I then thought of lighting up the mood a bit so, I did the silliest but hilarious thing ever. I pouted playfully and whined like a baby. "I don't wanna start our next classes yet!" I said, groaning. "I hate history class!" I then complained about how I disliked history and how I found it difficult to memorize all the regions of a certain country.

As I was ranting my heart out in a playful way, I faced my best friends and there, I saw them giggling and laughing softly from my funny actions while we walked through the hallway where our classrooms were located. Heh, mission accomplished, Angin. You managed to at least, made them laugh and put a smile on their faces.

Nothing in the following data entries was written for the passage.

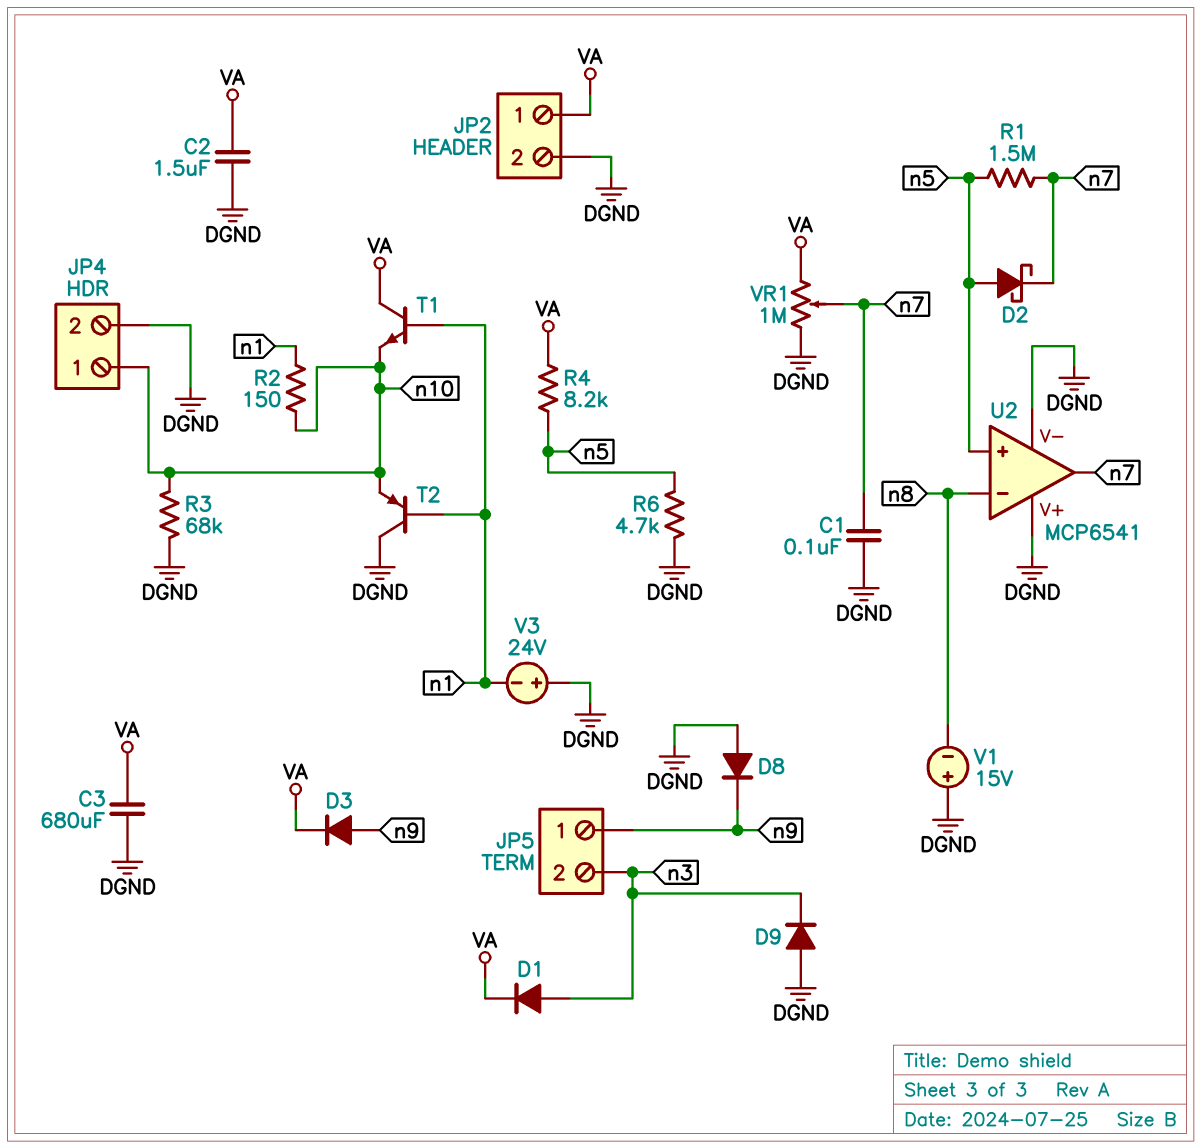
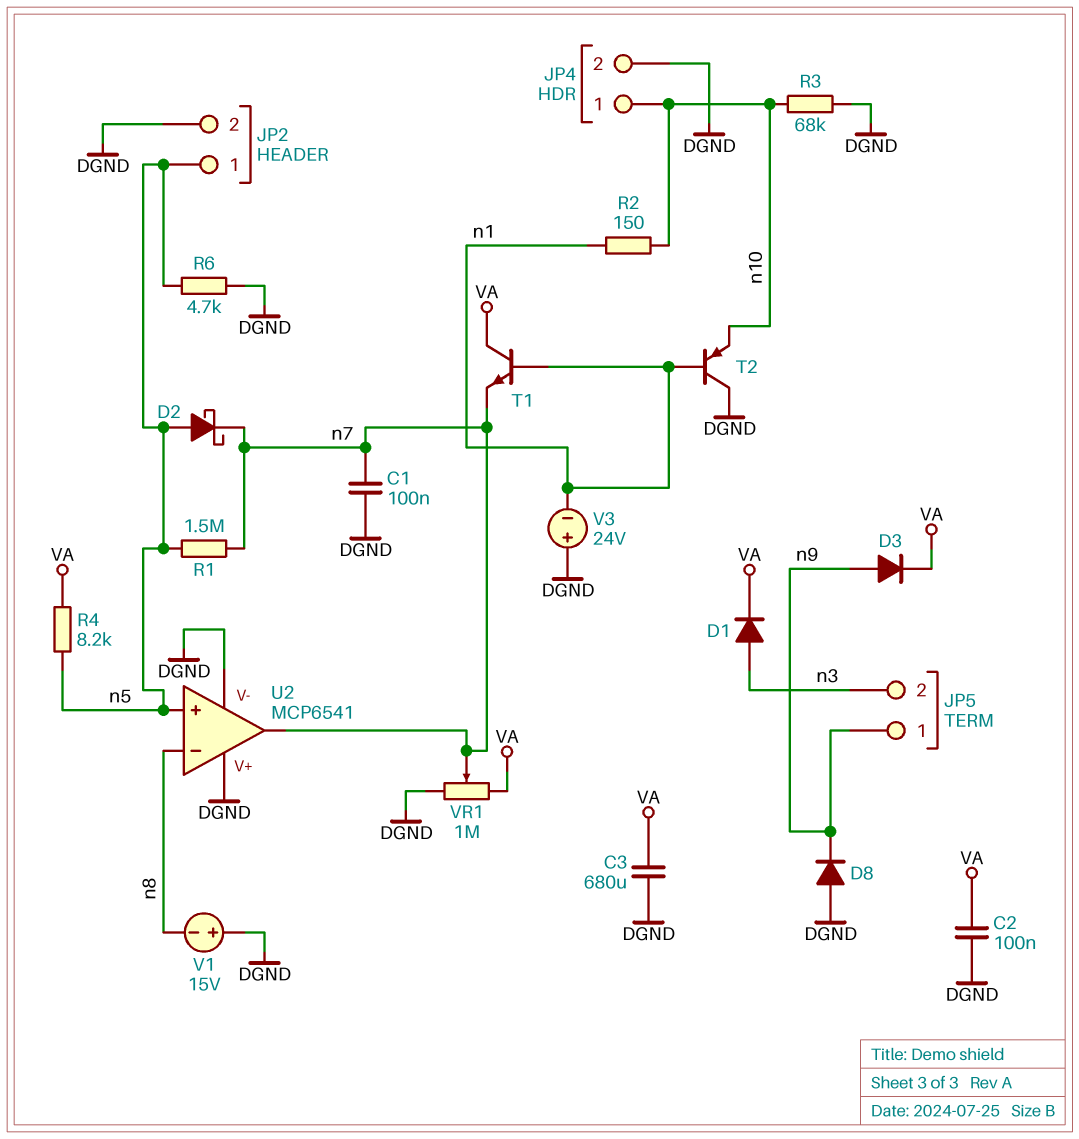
C2: 1.5uF (DGND, VA) -> 100nF (DGND, VA)
D9: diode (A DGND, K n3) -> none
JP2 pin 1: VA -> n5
T1: NPN (B n1, C VA, E n10) -> NPN (B n1, C VA, E n7)

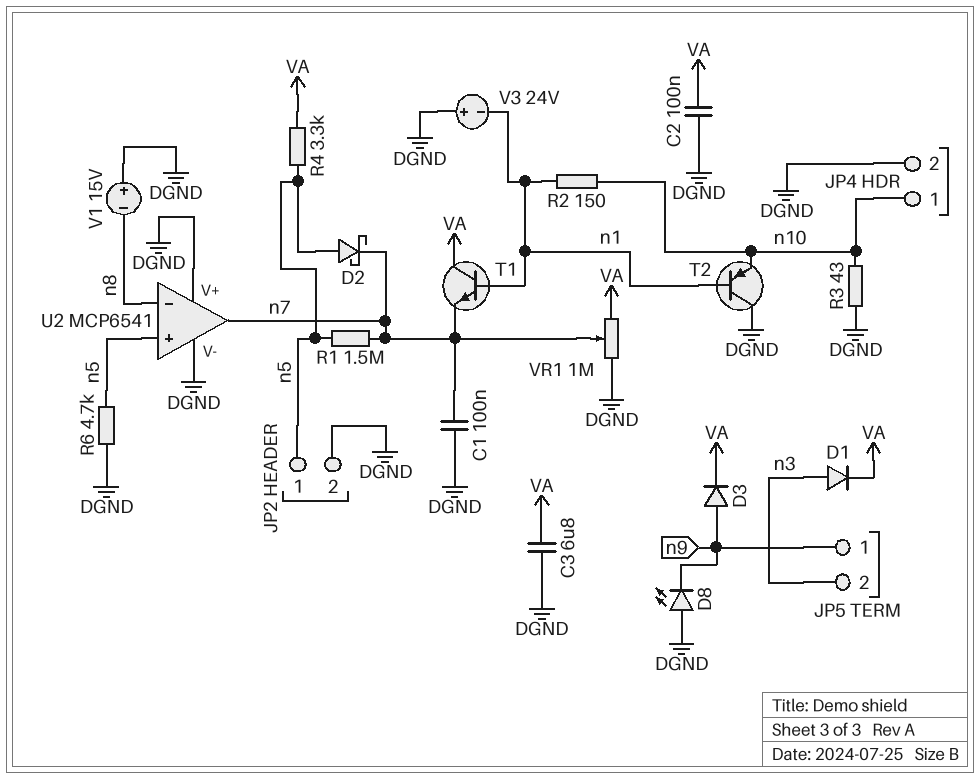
C3: 680uF (DGND, VA) -> 6.8uF (DGND, VA)
D8: diode (A DGND, K n9) -> LED (A DGND, K n9)
R3: 68k (DGND, n10) -> 43 (DGND, n10)
R4: 8.2k (VA, n5) -> 3.3k (VA, n5)

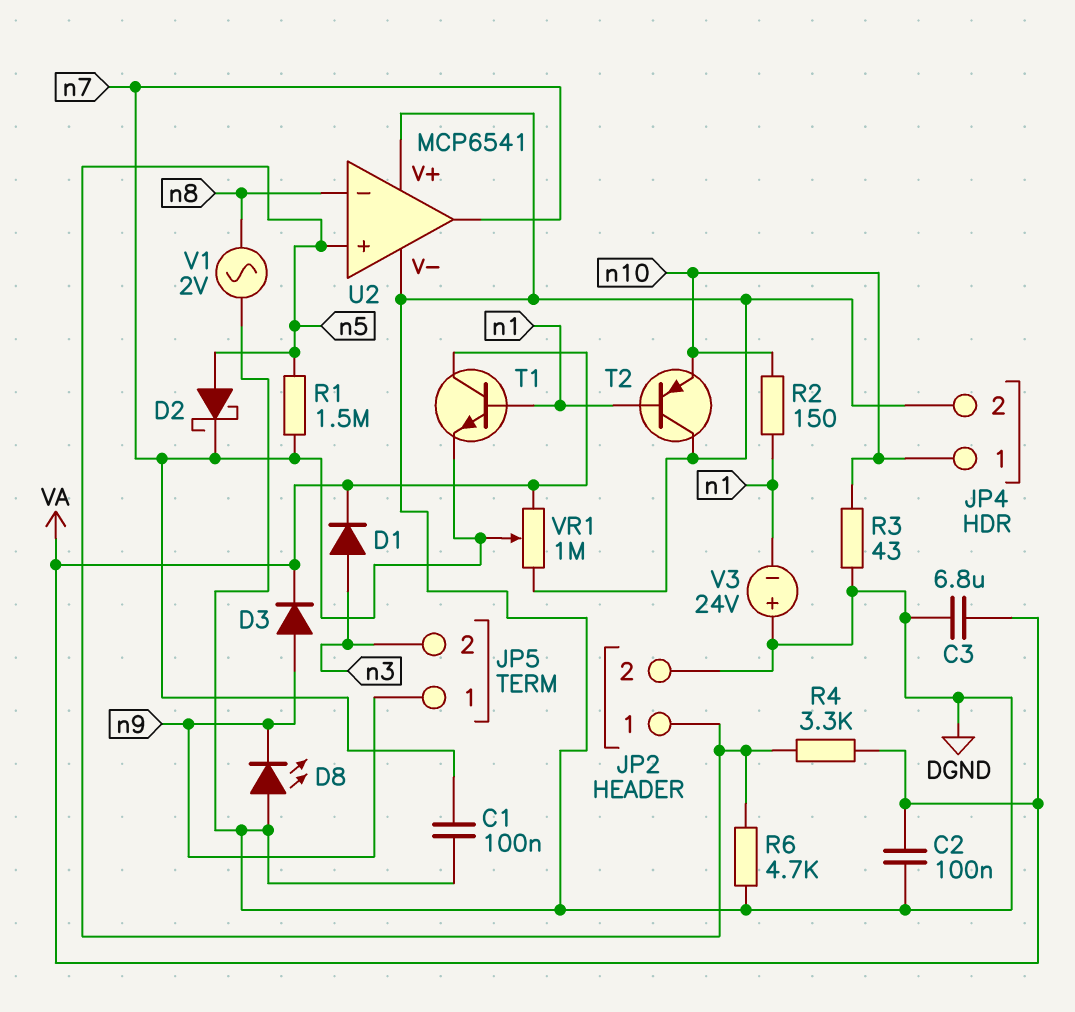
V1: 15V (plus DGND, minus n8) -> AC 2V (DGND, n8)

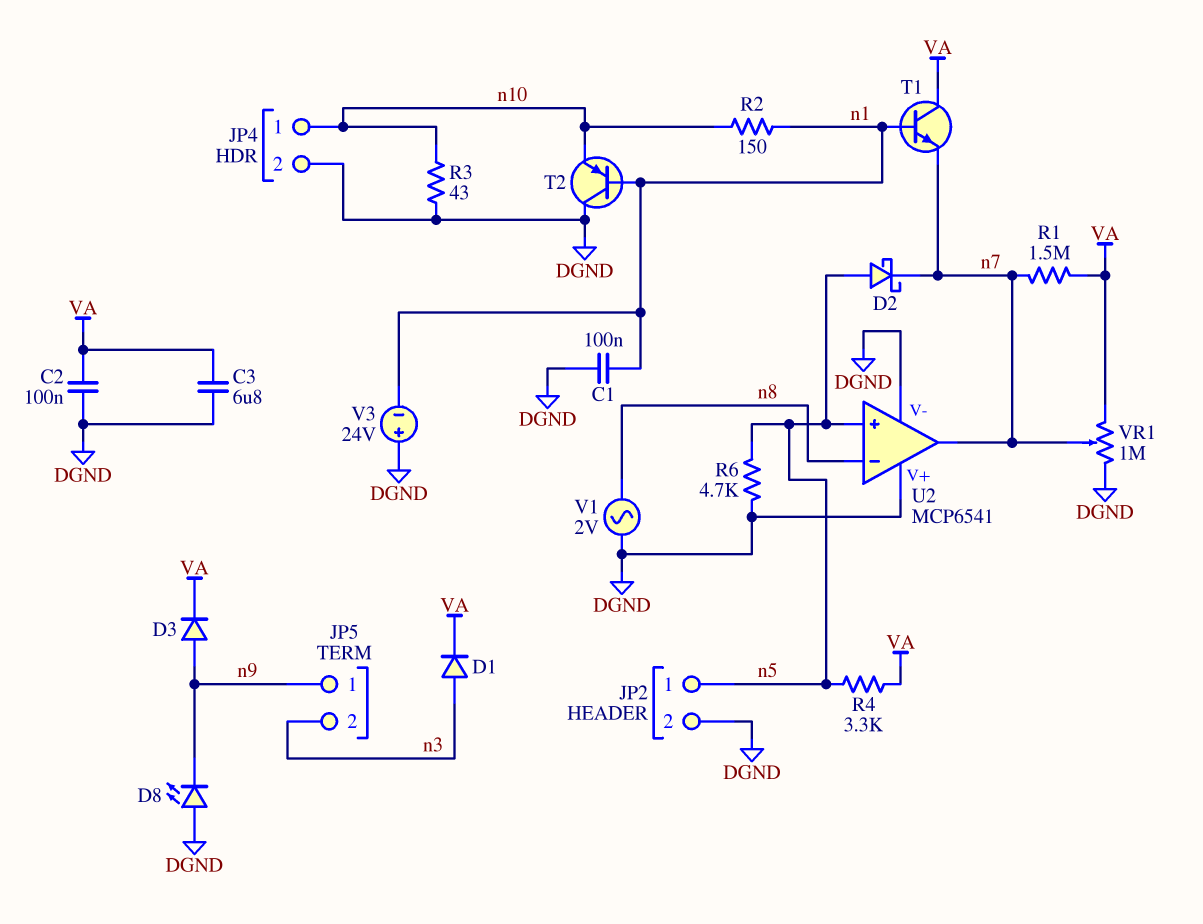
C1: 100nF (DGND, n7) -> 100nF (DGND, n1)
R1: 1.5M (n5, n7) -> 1.5M (VA, n7)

Moments later, I stopped, and started calming my nerves down now since, we'd finally arrived on our destination. "Well I guess, I'll see you guys when I see you?" I asked, as I smiled sheepishly at them.

"Yeah. See ya!" Api said, grinning while waving his hand slightly to both me and Daun and bid his farewells to us, making his way towards his next class afterwards. Daun and I also bid our goodbyes to each other then separated our ways afterwards.

I curved a small smile as I went inside my classroom. When I entered inside, there were still few students inside. I walked towards my chair, taking a seat afterward. Since our next teacher's not here yet, I thought of remembering how my friends were doing earlier.

I saw how glum Daun was, and how troubled Api was when I mentioned one person which I said kind of... triggered him. Even though I wanted to state the obvious, I feel really bad, and guilty after saying it. It's just so hard for me to see them feeling the same way as I do, so I tried to cheer them up at least. Good thing that in the end, I did made their mood lighten up a little bit.

But I feel like I'm being unfair here. Api told his problems, as well as Daun. But me, I haven't. Because I'm still keeping it to myself, and that's because of one reason: I don't want to be a burden for them, now that they're suffering more than I do.

Yes, I'm a good listener, but the problem is, I was never an open person. I never told my problems to anyone, not even my mother. My mother already went through so much, so I don't want to be another heavy sack of rice on her shoulder for her to carry. But funny, I talked my problems with my pet, Lucky.

As for my big brother, surely he won't listen to me, even after that incident. But here I am, still trying to be his little brother who brings happiness to him, even though he clearly doesn't need me anymore. But at least, he's happy... right?

Because in the end, all I want is for him to be happy, no matter how and what I feel.

Also, I overheard someone, saying that: If someone makes you happy, make them happier.

Like, my friends for example. They make me happy. As giving my thanks for them, I'll give them more happiness, a much more amount of joy than they ever gave to me.

Yeah, just give all your happy smiles to them. Besides, they need it more than I do. And never once I regretted doing that in my whole life.

Because if I see someone without a smile, I give them one of mine...

I'm fine with it though. But sometimes, I'm just... tired, of forcing myself to smile. Yeah, I said it was fine. But I never said it didn't hurt. 

I'm smiling in front of everyone, but no one knows, I'm actually unhappy...

'Cause you know, a smile is not always a sign of joy, sometimes its a way of telling that I'm not happy, but I'm trying to be fine. Like, I smile, to hide the pain. Because I can't let anyone know that on the inside, I'm hurting, so bad.

I'm also the type of person who could have tears streaming down my face, and still insist that everything is fine. Well yeah, that's me alright. That wouldn't change at all.

But whenever I cry, I feel like a coward. Everyone would think that I'm weak if they see me weeping my eyes off. I shouldn't be that kind of person and I should resist this pain I'm feeling.



People need me, so I have to stay strong and be there for them.